Sinaloa cartel boss in Mexico's Chihuahua state arrested

Published October 05, 2011

Mexico City – The Sinaloa drug cartel's top boss in the northern Mexican state of Chihuahua was captured by army troops, officials said Wednesday.

Noel Salgueiro Nevarez, a close associate of top cartel leader Joaquin "El Chapo" (Shorty) Guzman, was arrested Tuesday in Culiacan, the capital of the northwestern state of Sinaloa.

The suspect was arrested "without any shots being fired," the Defense Secretariat and the Attorney General's Office said.

Salgueiro Nevarez's arrest "affects the leadership structure, as well as the operational capabilities," of the Sinaloa cartel in Chihuahua, the federal agencies said.

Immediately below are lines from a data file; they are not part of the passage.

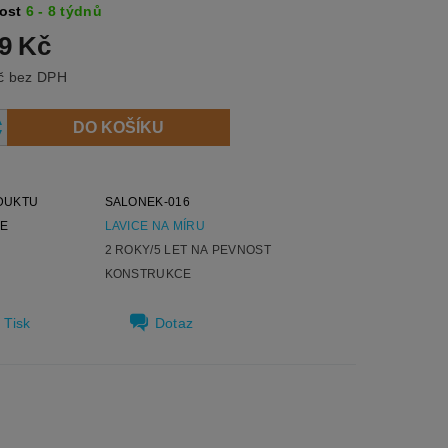
ost
6 - 8 týdnů
39 Kč
11 850 Kč bez DPH
DUKTU
SALONEK-016
IE
LAVICE NA MÍRU
2 ROKY/5 LET NA PEVNOST
KONSTRUKCE
Tisk
Dotaz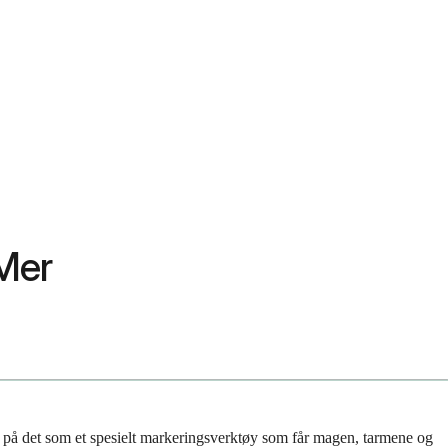
 Mer
nk på det som et spesielt markeringsverktøy som får magen, tarmene og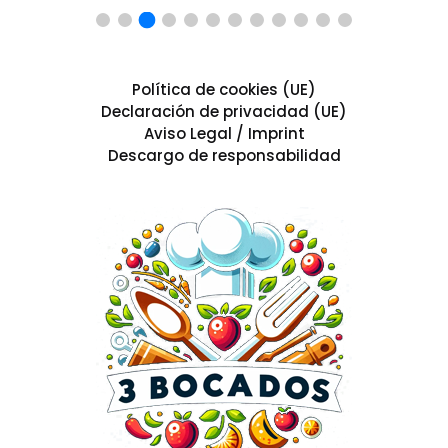
Política de cookies (UE)
Declaración de privacidad (UE)
Aviso Legal / Imprint
Descargo de responsabilidad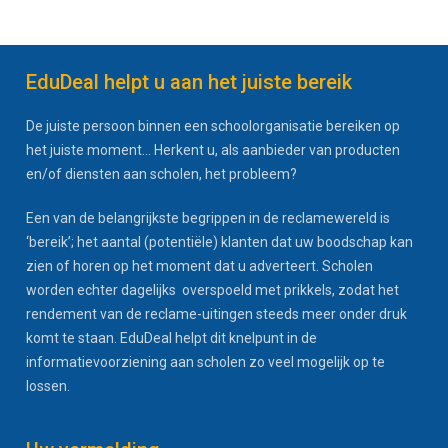
EduDeal helpt u aan het juiste bereik
De juiste persoon binnen een schoolorganisatie bereiken op
het juiste moment... Herkent u, als aanbieder van producten
en/of diensten aan scholen, het probleem?
Een van de belangrijkste begrippen in de reclamewereld is
‘bereik’; het aantal (potentiële) klanten dat uw boodschap kan
zien of horen op het moment dat u adverteert. Scholen
worden echter dagelijks overspoeld met prikkels, zodat het
rendement van de reclame-uitingen steeds meer onder druk
komt te staan. EduDeal helpt dit knelpunt in de
informatievoorziening aan scholen zo veel mogelijk op te
lossen.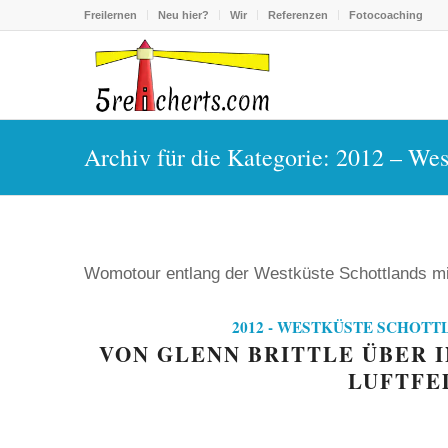
Freilernen
Neu hier?
Wir
Referenzen
Fotocoaching
Archiv für die Kategorie: 2012 – West
Womotour entlang der Westküste Schottlands mit
2012 - WESTKÜSTE SCHOTTL
VON GLENN BRITTLE ÜBER 
LUFTFE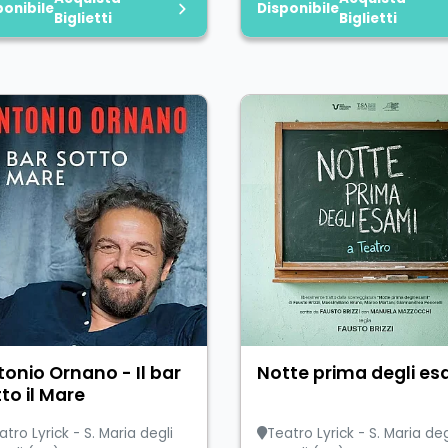
ponibile
Disponibile
Biglietti
Biglietti
onio Ornano - Il bar
Notte prima degli es
to il Mare
atro Lyrick - S. Maria degli
Teatro Lyrick - S. Maria deg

The suspect's capture may also "affect the national and international operations" of the Sinaloa cartel, which is sometimes referred to by Mexican officials as the Pacific cartel, the agencies said.

Salgueiro Nevarez is suspected of being the founder and leader of Gente Nueva, a gang that works for Guzman, who was arrested in Guatemala in 1993 and pulled off a Hollywood-style jailbreak when he escaped from the Puente Grande maximum-security prison in the western state of Jalisco on Jan. 19, 2001.

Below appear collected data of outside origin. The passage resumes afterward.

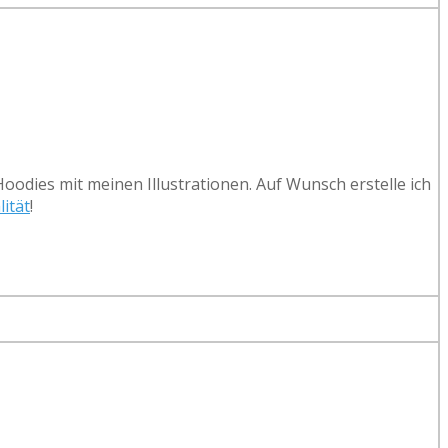
oodies mit meinen Illustrationen. Auf Wunsch erstelle ich
lität
!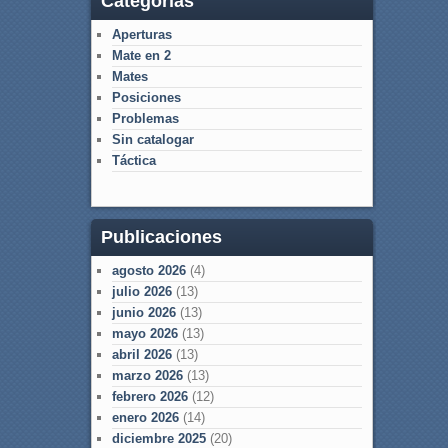
Categorías
Aperturas
Mate en 2
Mates
Posiciones
Problemas
Sin catalogar
Táctica
Publicaciones
agosto 2026
(4)
julio 2026
(13)
junio 2026
(13)
mayo 2026
(13)
abril 2026
(13)
marzo 2026
(13)
febrero 2026
(12)
enero 2026
(14)
diciembre 2025
(20)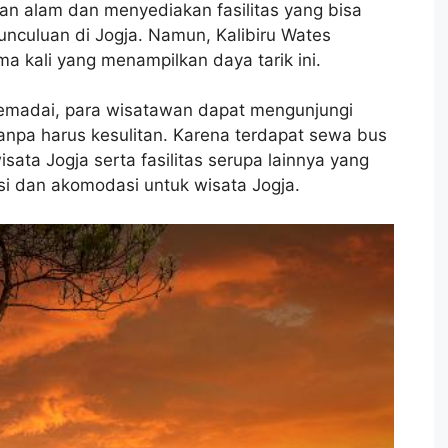
an alam dan menyediakan fasilitas yang bisa
unculuan di Jogja. Namun, Kalibiru Wates
a kali yang menampilkan daya tarik ini.
memadai, para wisatawan dapat mengunjungi
tanpa harus kesulitan. Karena terdapat sewa bus
isata Jogja serta fasilitas serupa lainnya yang
si dan akomodasi untuk wisata Jogja.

He is also "suspected of being involved in kidnappings, extortion, torture and the murders of a large number of people in the state of Chihuahua," including officials and business leaders, the federal agencies said.

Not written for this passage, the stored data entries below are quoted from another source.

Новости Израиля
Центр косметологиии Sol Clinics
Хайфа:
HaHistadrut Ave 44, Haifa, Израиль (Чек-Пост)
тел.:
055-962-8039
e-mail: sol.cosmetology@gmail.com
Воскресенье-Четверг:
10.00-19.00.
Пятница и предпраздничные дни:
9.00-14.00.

The AG's office offered a reward of up to 3 million pesos (about $220,000) in October 2010 for information leading to the arrest of Salgueiro Nevarez.

The Sinaloa and Juarez cartels have been fighting for several years for control of Chihuahua, especially Ciudad Juarez, a key stronghold for smuggling drugs into the United States.

Gente Nueva has operated as the armed wing of the Sinaloa organization, employing hitmen from the Los Artistas Asesinos and Los Mexicles gangs, while the Juarez cartel uses La Linea, a group linked to the Los Aztecas gang, as its enforcers.

The various gangs are also involved in drug dealing on the streets of Juarez and other cities.

The gangs recruit teenagers as hitmen, accounting for the high number of young men killed in shootouts with rival gangs and the security forces.